-------- Passage
The unrecognized expense related to our stock option plan totaled approximately $5,112 as of October 15, 2023 and will be expensed over a weighted average period of 3.04 years.

 

Note 9 – Warrants

 

As of October 15, 2023, outstanding warrants were as follows:

 

Warrants  Number of Warrants   Weighted-Average
Exercise Price
 
Outstanding at April 30, 2023   483,649   $1.31 
Granted   48,530    0.01 
Expired   -    - 
Outstanding as of October 15, 2023   532,179   $1.19 

 

In fiscal year 2023, the Company issued 267,000 warrants to Silverview Credit Partners LP (“Silverview”), recorded at fair value in additional paid-in capital within the condensed consolidated balance sheet of $1,712, net of issuance costs. Upon surrender of these warrants, the holder is entitled to purchase one share of the Company’s common stock at $0.01. Furthermore, in fiscal year 2023, the Company issued 7,500 warrants to another service provider with an exercise price of $10 per share and fair value of $10.

 

On August 1, 2023, the Company and Silverview amended and restated a warrant agreement to correct the number of shares of common stock Silverview is entitled to subscribe and purchase from 258,303 to 162,946. A separate warrant agreement for 8,697 warrants of the 267,000 issued in fiscal year 2023 was not amended and the warrants remain issued. Under the term loan agreement, the Company is contractually obligated to issue a specified number of warrants to Silverview in the event the Company elects to exercise its right to obtain additional funding from Silverview under the Tranche 2 loan agreement. Therefore, the remaining warrants, are considered contingently issuable and the contingency is satisfied when a draw on Tranche 2 occurs.

 

15

 

 

Pinstripes, Inc.

 

Notes to Unaudited Condensed Consolidated Financial Statements

 

(Dollars in thousands, except per share amounts)
----------------
Problem statement. Can you print the part of the warrants note above that falls between "On August 1, 2023, the" and "Pinstripes, Inc.", inclusive?
-------- Data
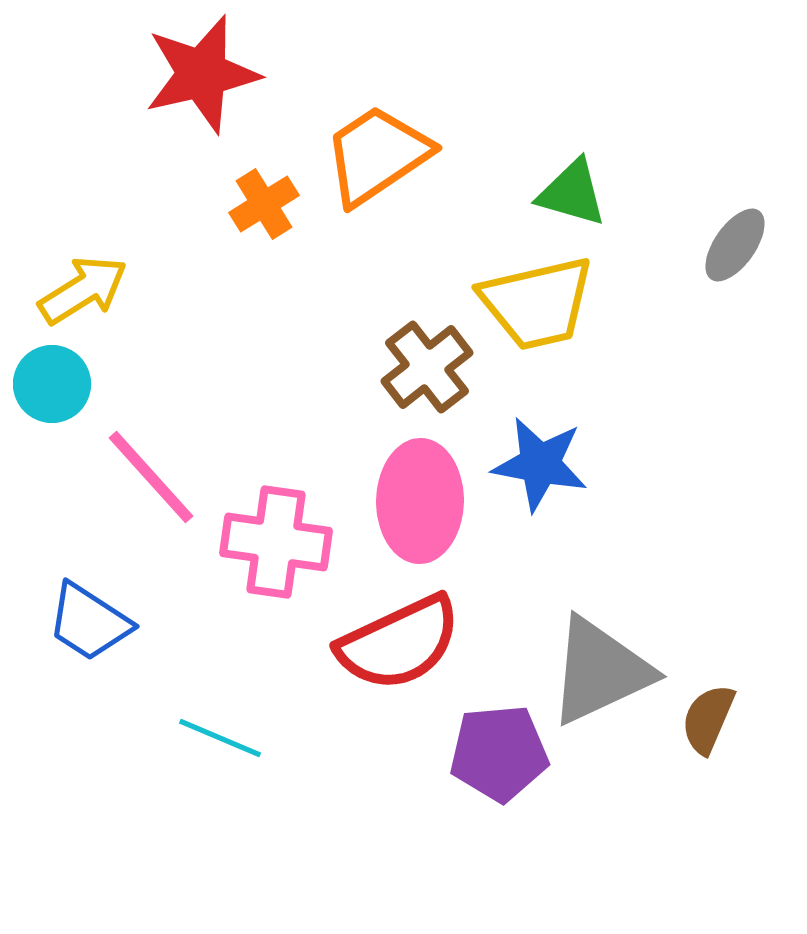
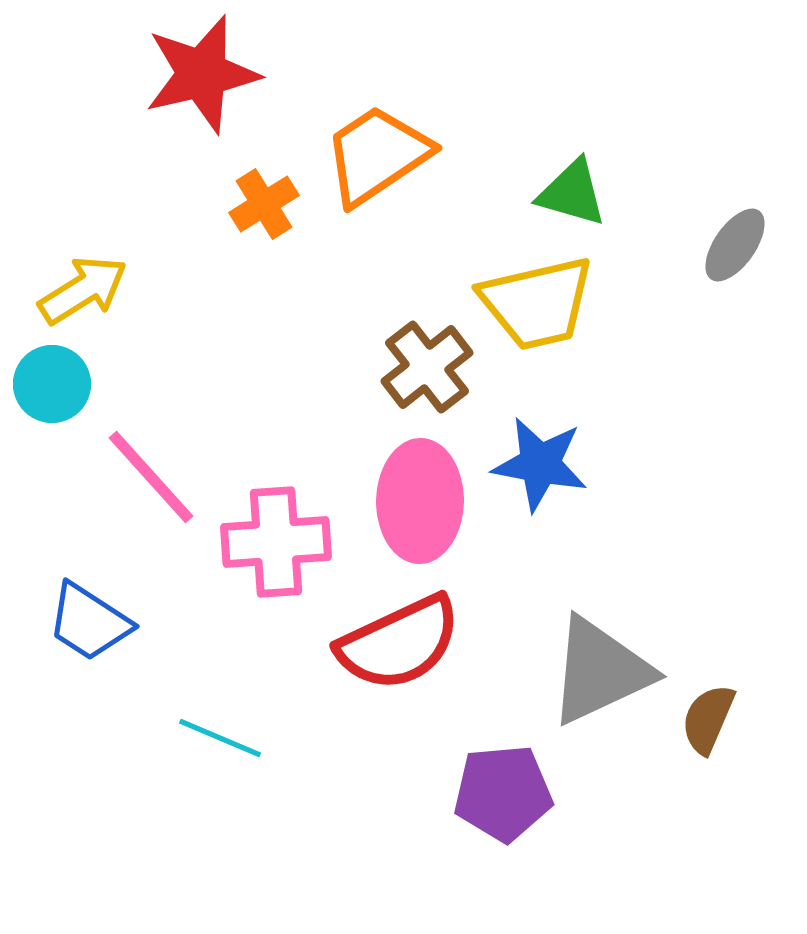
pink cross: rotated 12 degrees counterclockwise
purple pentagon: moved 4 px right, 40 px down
----------------
-------- Data
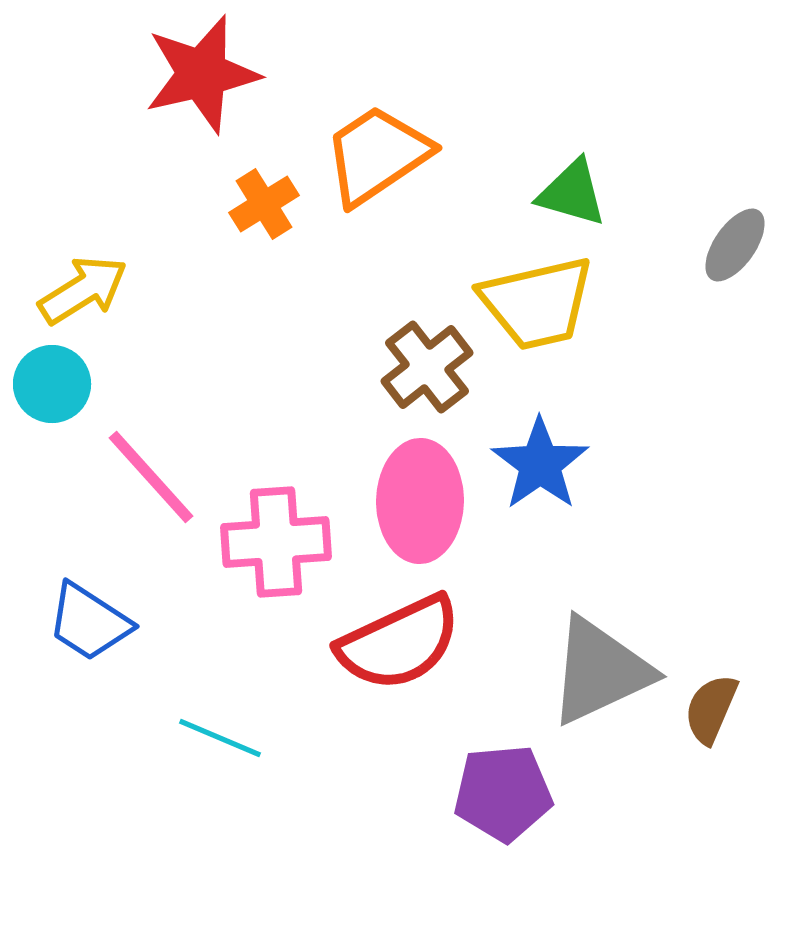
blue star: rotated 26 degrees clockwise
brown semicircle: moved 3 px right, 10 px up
----------------
Expected answer.
On August 1, 2023, the Company and Silverview amended and restated a warrant agreement to correct the number of shares of common stock Silverview is entitled to subscribe and purchase from 258,303 to 162,946. A separate warrant agreement for 8,697 warrants of the 267,000 issued in fiscal year 2023 was not amended and the warrants remain issued. Under the term loan agreement, the Company is contractually obligated to issue a specified number of warrants to Silverview in the event the Company elects to exercise its right to obtain additional funding from Silverview under the Tranche 2 loan agreement. Therefore, the remaining warrants, are considered contingently issuable and the contingency is satisfied when a draw on Tranche 2 occurs.

 

15

 

 

Pinstripes, Inc.